В конце прошлого месяца состоялся визит премьер-министра Турции Реджепа Эрдогана в Иран. С турецко-иранским саммитом на высшем уровне Анкара связывала большие надежды. Прежде всего, по части выведения двусторонних отношений из состояния неопределённости, которая все предыдущие годы антииранской политики санкций Запада негативным образом затронула связи двух исторических соседей.

Турция и Иран создают Совет сотрудничества высшего уровня (ССВУ). Предварительные итоги визита Эрдогана показали взаимный настрой Анкары и Тегерана найти взаимоприемлемые формы "сосуществования" вокруг сирийского конфликта. И всё же вояж турецкого премьера в очередной раз продемонстрировал серьёзные лимиты для сближения Турции и Ирана в политической плоскости их отношений. Период 2007-2012 годов дал Анкаре шанс стать партнёром иранцев на долгие годы вперёд. Но Турция осталась в орбите евроалантического влияния, разряжая нараставшую конкуренцию с Ираном лишь эпизодическими декларациями о сохранении турецко-иранских экономических отношений в недосягаемости для санкционной политики Запада.

Недоверие Ирана к Турции достигло пика на рубеже 2012-2013 годов. Осенью 2012 года Турция обратилась к НАТО с запросом о размещении на своей границе с Сирией комплексов ПВО ∕ ПРО "Patriot". Запрос был удовлетворён Североатлантическим альянсом в кратчайшие сроки. Уже в январе 2013 года батареи "Patriot" были дислоцированы в южных провинциях Турции (Кахраманмараш, Адана и Газиантеп). С конца 2011 года в Турции на боевое дежурство заступил мобильный радар передового базирования США.

СПИСОК ЗАДАНИЙ.
a - Какие комплексы, согласно фрагменту о визите Эрдогана в Иран, Турция осенью 2012 года попросила НАТО разместить на границе с Сирией?
b - Перепиши абзац фрагмента о визите Эрдогана в Иран, начинающийся словами «Недоверие Ирана к Турции», в виде списка. Сохрани основные факты.
c - Продолжи фрагмент о визите Эрдогана в Иран, начав сразу после его последнего предложения.

ДАННЫЕ НИЖЕ.
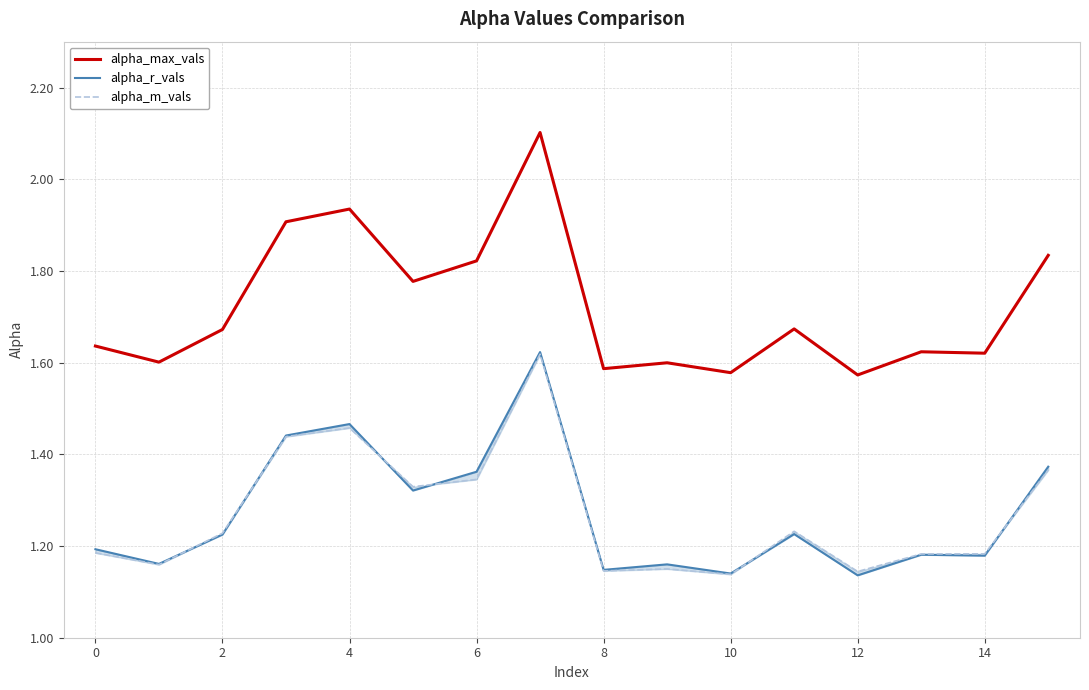

What are all the series names shown in the legend?

alpha_max_vals, alpha_r_vals, alpha_m_vals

ОТВЕТЫ.
a - Комплексы ПВО/ПРО «Patriot».

b -
- Недоверие Ирана к Турции достигло пика на рубеже 2012–2013 годов.
- Осенью 2012 года Турция попросила НАТО разместить на границе с Сирией комплексы ПВО/ПРО «Patriot».
- Альянс удовлетворил запрос в кратчайшие сроки.
- В январе 2013 года батареи «Patriot» развернули в южных провинциях Турции: Кахраманмараш, Адана и Газиантеп.
- С конца 2011 года в Турции несёт боевое дежурство мобильный радар передового базирования США.

c -
Указанные шаги турецкой стороны были расценены Тегераном в однозначно недружественных тонах. Общий фон взаимных подозрений Ирана и Турции наиболее отчётливо проявился с нарастанием кризиса в Сирии. В Тегеране рассудили следующим образом. Если в марте 2003 года Турция могла воспротивиться вводу американских войск в Ирак через свою территорию, то почему годами спустя она не заняла схожую позицию в сирийском конфликте? От Турции в Иране ожидали нейтрального отношения к внутрисирийскому конфликту, а получили откровенный курс на вмешательство в дела соседнего государства.

Для ирано-турецких отношений в частности и для актуальных политических процессов на Ближнем Востоке в целом важно понять, кто сейчас составляет политические элиты в Иране и Турции. У руля власти в Иране находится поколение, пережившее с оружием в руках ирано-иракскую войну. Ветераны армии и Корпуса стражей исламской революции, духовенство страны знают о данной войне не понаслышке, и многое в текущих развитиях на Ближнем Востоке сопоставляют и соизмеряют с тем, что имело место в годы войны с саддамовским Ирaком. Высший руководитель Ирана Али Хаменеи в годы войны занимал пост президента, предыдущий президент страны Махмуд Ахмадинежад - ветеран этой войны, нынешний − находился на ответственных постах в командовании вооружёнными силами (1). В Турции же у власти пребывает политическая элита, которая знает о войне на примере достаточно локальных боевых действий против курдов на собственной территории и в Иракском Курдистане. Важно также подчеркнуть, что кто бы ни был за прошедшие с 1980-х годы у власти в Турции, он фактически никогда не ставил под серьёзный вопрос членство страны в НАТО. В Иране же обратная ситуация - ни один ведущий политик страны после Исламской революции 1979 года не ставил под вопрос наличие реальной угрозы национальной безопасности, исходящей от НАТО.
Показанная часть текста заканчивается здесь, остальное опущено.